_Prompt_
Would you copy exactly the lines in the data below from the one that has "40: (649, 270, 7.72)" through the one that has "5: (453, 307, 3.62)", dropping any pictures?

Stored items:
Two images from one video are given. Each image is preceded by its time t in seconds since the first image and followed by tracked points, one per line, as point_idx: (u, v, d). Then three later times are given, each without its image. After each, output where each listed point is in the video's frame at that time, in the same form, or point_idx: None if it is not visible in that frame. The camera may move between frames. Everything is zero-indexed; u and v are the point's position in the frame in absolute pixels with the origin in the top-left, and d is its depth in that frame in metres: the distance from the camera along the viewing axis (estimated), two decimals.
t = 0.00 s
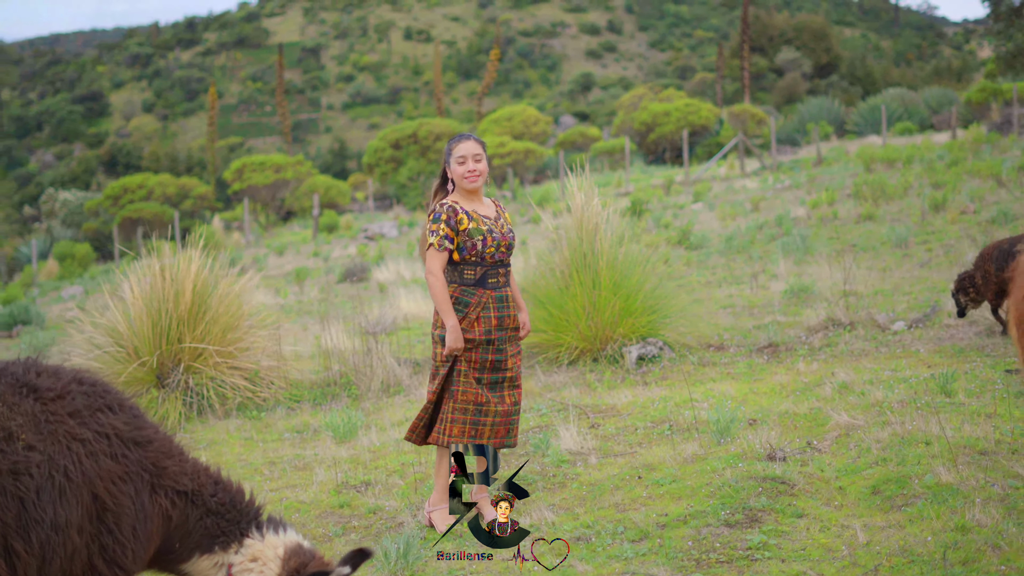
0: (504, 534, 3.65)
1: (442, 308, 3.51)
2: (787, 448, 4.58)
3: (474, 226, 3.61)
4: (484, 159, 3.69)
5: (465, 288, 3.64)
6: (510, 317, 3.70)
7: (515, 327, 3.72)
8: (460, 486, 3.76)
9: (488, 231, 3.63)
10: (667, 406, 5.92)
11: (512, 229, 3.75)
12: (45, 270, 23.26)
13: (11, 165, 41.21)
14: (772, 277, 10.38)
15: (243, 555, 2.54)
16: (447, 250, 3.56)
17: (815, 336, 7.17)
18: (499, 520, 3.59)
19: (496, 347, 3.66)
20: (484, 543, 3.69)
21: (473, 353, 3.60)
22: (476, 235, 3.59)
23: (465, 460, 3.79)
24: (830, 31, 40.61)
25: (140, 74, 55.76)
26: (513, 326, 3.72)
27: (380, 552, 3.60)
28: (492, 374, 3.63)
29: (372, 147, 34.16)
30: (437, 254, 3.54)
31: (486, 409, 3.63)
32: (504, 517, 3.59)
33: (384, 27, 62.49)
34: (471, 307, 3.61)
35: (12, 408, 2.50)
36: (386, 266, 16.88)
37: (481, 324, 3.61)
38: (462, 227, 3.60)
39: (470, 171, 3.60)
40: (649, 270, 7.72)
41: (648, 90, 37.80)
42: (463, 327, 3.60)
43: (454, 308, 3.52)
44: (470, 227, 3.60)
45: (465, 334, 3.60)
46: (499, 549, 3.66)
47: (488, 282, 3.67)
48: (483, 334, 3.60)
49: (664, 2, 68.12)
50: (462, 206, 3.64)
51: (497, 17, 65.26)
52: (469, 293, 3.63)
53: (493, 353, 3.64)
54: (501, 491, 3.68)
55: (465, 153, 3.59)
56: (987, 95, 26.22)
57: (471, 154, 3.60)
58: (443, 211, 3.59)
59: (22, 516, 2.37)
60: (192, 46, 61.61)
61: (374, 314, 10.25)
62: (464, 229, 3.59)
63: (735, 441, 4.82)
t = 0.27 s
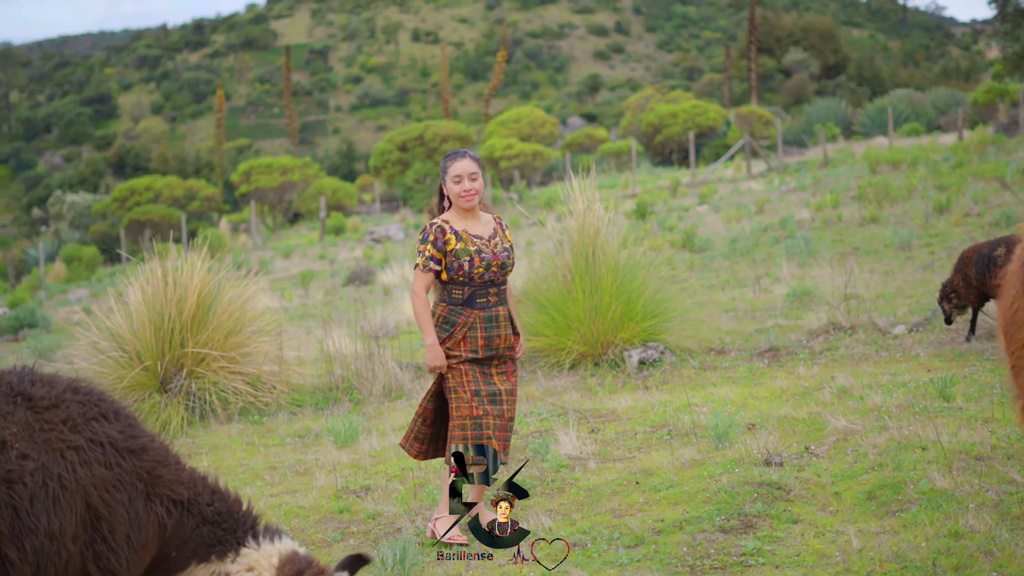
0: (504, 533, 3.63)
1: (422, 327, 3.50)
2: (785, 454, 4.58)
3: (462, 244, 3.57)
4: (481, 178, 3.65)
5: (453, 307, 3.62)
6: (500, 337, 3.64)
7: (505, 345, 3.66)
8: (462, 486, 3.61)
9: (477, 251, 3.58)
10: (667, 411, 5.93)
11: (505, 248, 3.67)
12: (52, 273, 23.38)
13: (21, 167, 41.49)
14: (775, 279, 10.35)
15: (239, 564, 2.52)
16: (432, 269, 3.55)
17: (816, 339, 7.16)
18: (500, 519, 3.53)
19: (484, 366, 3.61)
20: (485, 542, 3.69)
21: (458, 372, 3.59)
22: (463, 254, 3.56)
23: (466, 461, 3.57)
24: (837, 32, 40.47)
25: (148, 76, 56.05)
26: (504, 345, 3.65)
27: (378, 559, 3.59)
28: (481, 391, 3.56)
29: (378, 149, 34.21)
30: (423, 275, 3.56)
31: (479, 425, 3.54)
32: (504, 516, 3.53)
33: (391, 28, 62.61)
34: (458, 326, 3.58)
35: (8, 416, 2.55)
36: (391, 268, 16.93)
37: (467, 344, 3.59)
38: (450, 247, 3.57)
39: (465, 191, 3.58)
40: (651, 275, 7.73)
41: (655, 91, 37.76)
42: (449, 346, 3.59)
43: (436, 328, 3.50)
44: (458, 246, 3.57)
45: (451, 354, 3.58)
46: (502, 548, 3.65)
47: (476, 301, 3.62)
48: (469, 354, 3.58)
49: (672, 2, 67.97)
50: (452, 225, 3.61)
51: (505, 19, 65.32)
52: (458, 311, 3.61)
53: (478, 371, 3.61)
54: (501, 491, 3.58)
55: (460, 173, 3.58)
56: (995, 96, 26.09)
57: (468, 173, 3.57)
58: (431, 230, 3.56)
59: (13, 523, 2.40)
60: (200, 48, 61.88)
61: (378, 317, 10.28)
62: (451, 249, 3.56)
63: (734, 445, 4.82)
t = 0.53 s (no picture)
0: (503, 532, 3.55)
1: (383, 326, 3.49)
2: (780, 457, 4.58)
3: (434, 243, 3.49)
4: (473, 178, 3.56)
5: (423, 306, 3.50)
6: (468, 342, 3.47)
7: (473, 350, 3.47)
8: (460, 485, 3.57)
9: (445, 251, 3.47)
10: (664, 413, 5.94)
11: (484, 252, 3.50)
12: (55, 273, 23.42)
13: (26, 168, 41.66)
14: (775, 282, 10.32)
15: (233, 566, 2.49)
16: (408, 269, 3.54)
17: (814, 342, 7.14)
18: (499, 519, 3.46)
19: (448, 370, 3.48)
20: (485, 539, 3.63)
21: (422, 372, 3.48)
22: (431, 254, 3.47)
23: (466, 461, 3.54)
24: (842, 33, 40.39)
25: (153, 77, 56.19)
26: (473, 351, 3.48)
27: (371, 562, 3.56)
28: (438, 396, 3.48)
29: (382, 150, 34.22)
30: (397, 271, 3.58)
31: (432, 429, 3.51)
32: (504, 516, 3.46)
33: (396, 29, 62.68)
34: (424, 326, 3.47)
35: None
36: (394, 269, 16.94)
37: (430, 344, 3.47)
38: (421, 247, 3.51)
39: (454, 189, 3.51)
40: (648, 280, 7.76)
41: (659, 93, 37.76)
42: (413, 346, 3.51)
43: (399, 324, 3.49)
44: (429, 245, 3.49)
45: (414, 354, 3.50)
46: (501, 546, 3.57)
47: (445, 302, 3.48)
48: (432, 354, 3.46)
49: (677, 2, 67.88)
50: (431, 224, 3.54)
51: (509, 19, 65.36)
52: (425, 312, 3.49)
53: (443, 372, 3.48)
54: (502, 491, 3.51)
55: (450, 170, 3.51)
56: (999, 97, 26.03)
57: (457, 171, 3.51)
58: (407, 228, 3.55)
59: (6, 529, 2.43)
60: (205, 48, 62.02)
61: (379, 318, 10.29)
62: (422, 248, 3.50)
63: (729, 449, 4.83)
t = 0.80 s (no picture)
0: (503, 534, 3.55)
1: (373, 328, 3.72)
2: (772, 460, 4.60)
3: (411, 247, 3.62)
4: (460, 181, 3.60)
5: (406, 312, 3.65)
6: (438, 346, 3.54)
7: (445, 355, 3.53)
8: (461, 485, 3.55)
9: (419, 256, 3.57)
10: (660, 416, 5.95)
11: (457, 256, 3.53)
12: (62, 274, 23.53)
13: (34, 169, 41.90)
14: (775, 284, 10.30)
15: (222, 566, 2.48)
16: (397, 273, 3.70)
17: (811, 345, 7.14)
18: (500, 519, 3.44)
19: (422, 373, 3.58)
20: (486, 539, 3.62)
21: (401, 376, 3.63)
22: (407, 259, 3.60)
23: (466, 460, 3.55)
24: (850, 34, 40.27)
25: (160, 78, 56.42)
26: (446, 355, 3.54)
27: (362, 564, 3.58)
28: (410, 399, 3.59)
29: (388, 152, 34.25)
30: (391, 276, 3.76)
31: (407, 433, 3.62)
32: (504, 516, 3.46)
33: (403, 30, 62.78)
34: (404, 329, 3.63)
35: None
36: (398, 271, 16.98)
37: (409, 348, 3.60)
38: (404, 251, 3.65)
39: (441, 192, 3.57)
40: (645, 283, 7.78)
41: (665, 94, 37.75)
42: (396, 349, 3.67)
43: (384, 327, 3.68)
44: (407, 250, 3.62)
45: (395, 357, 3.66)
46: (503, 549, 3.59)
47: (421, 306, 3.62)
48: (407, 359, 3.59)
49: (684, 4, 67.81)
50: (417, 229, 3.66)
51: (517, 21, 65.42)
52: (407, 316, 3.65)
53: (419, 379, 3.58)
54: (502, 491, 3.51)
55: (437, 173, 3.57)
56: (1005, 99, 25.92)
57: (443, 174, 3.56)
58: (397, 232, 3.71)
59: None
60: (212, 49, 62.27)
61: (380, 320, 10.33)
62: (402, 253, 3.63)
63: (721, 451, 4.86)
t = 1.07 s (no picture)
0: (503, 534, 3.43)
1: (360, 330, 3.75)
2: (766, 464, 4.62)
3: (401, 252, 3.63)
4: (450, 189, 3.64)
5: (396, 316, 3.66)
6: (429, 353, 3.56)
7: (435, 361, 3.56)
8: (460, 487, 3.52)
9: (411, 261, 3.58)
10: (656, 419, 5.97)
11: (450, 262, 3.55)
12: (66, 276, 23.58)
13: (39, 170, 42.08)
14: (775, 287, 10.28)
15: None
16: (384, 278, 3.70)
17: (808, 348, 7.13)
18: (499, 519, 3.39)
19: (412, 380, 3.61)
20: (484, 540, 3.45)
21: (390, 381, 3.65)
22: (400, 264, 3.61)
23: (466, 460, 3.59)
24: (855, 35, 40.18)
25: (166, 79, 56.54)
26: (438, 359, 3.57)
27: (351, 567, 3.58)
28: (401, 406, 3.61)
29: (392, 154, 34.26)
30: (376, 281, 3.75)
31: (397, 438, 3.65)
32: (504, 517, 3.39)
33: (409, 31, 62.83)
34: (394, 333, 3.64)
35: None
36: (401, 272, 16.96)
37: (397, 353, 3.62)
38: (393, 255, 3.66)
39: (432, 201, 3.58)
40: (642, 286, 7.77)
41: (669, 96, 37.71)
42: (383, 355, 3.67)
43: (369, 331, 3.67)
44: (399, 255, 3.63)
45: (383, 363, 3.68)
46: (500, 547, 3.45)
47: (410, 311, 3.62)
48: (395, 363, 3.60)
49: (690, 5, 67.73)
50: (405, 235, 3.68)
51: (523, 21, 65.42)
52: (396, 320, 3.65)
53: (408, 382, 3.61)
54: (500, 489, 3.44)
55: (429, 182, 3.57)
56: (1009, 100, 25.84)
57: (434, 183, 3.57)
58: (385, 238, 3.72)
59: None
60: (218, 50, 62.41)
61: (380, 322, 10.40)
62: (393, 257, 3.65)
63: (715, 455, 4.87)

_Your solution_
40: (649, 270, 7.72)
41: (648, 90, 37.80)
42: (463, 327, 3.60)
43: (454, 308, 3.52)
44: (470, 227, 3.60)
45: (465, 334, 3.60)
46: (499, 549, 3.66)
47: (488, 282, 3.67)
48: (483, 334, 3.60)
49: (664, 2, 68.12)
50: (462, 206, 3.64)
51: (497, 17, 65.26)
52: (469, 293, 3.63)
53: (493, 353, 3.64)
54: (501, 491, 3.68)
55: (465, 153, 3.59)
56: (987, 95, 26.22)
57: (471, 154, 3.60)
58: (443, 211, 3.59)
59: (22, 516, 2.37)
60: (192, 46, 61.61)
61: (374, 314, 10.25)
62: (464, 229, 3.59)
63: (735, 441, 4.82)
t = 0.27 s
0: (504, 533, 3.63)
1: (422, 327, 3.50)
2: (785, 454, 4.58)
3: (462, 244, 3.57)
4: (481, 178, 3.65)
5: (453, 307, 3.62)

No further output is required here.